Reg Watson

Personal information
- Full name: Reginald Herbert Watson
- Date of birth: 26 August 1900
- Place of birth: Thelwall, England
- Date of death: January qtr. 1971 (aged 70)
- Place of death: Thelwall, England
- Height: 5 ft 9 in (1.75 m)
- Position: Outside forward

Youth career
- Thelwall
- Arpley Street
- Grappon Hall
- Fairfield United
- Monks Hall
- Witton Albion

Senior career*
- Years: Team / Apps / (Gls)
- 1921–1929: Oldham Athletic / 233 / (64)
- 1929–1931: Southampton / 19 / (5)
- 1931–1932: Rochdale / 17 / (8)
- Total:  / 269 / (77)

= Reg Watson (footballer) =

English footballer

Reginald Herbert Watson (26 August 1900 – 1971) was an English professional footballer who played as an outside-forward in the 1920s and 1930s, spending most of his career with Oldham Athletic, before playing for Southampton and Rochdale.

==Football career==
Watson was born in Thelwall, near Warrington and played for various clubs in Warrington before joining Witton Albion of the Cheshire County League. He had an unsuccessful trial with Manchester United before joining Oldham Athletic in December 1921.

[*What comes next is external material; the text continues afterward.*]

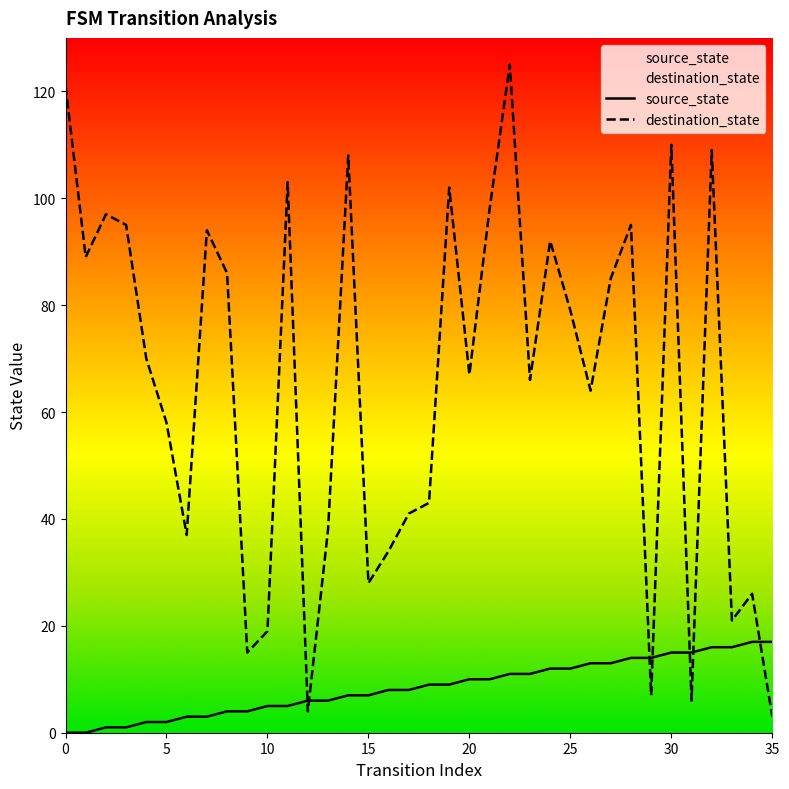

How many data points in destination_state are less than 70?

18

Watson remained with the Boundary Park for nearly eight years, during which time he made 233 appearances in the Football League, scoring 64 goals. At the time he joined Oldham, they were a First Division club, but were relegated to the Second Division in 1923. In November 1925, he scored twice in an FA Cup first round match against Lytham; the final score was 10–1 to Oldham with the other goals coming from Horace Barnes (three), Arthur Ormston (two), Albert Pynegar (two) and Jimmy Naylor; this remains Oldham's largest victory in the FA Cup. Watson followed this up with four goals in the next round, in a 6–4 victory at Stockton.

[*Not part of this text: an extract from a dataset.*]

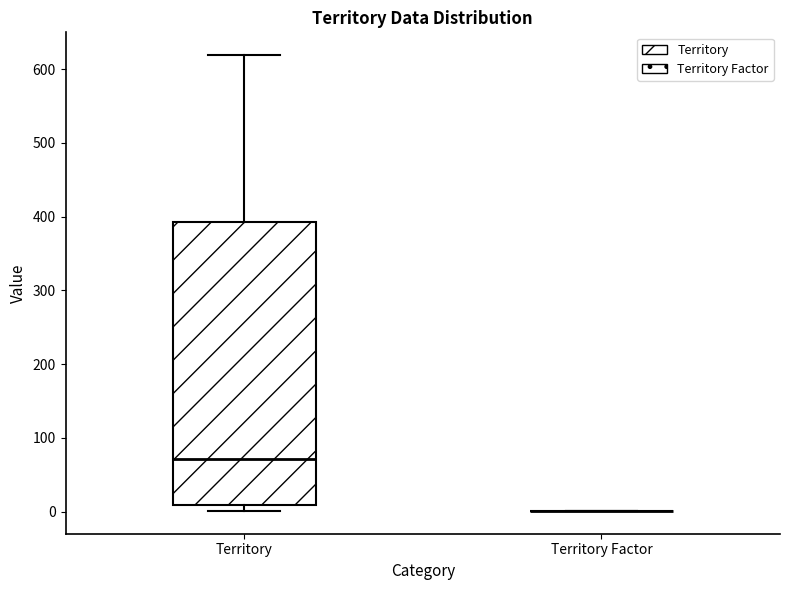

Which box is the tallest, from its lower edge to its upper edge?

Territory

In the summer of 1929, he was the "makeweight" in a deal with Southampton for the transfer of Billy Murphy. Watson struggled to acclimatise to life on the south coast, despite being noted as a "great trier". He made his debut for the Saints playing at outside-left in the opening match of the 1929–30 season, a 3–1 defeat at Barnsley. Watson retained his place for the next five matches, scoring three goals, including a brace against Blackpool before losing his place to Stan Cribb. Watson was only third choice on the left behind Cribb and Johnny Arnold and was in and out of the side for the remainder of the season, making a total of 14 appearances in the Second Division, scoring four goals.

In the following season, he was only able to play when Arnold was playing cricket for Hampshire, and managed only a further five appearances, with one goal. Watson was more successful in the reserves, for whom he scored 36 goals in 63 matches.

In the summer of 1931, he was transfer-listed for a fee of £200 but was eventually allowed to return to Lancashire on a free transfer when he joined Rochdale in September. He only played for Rochdale for a few months, before he retired in February 1932.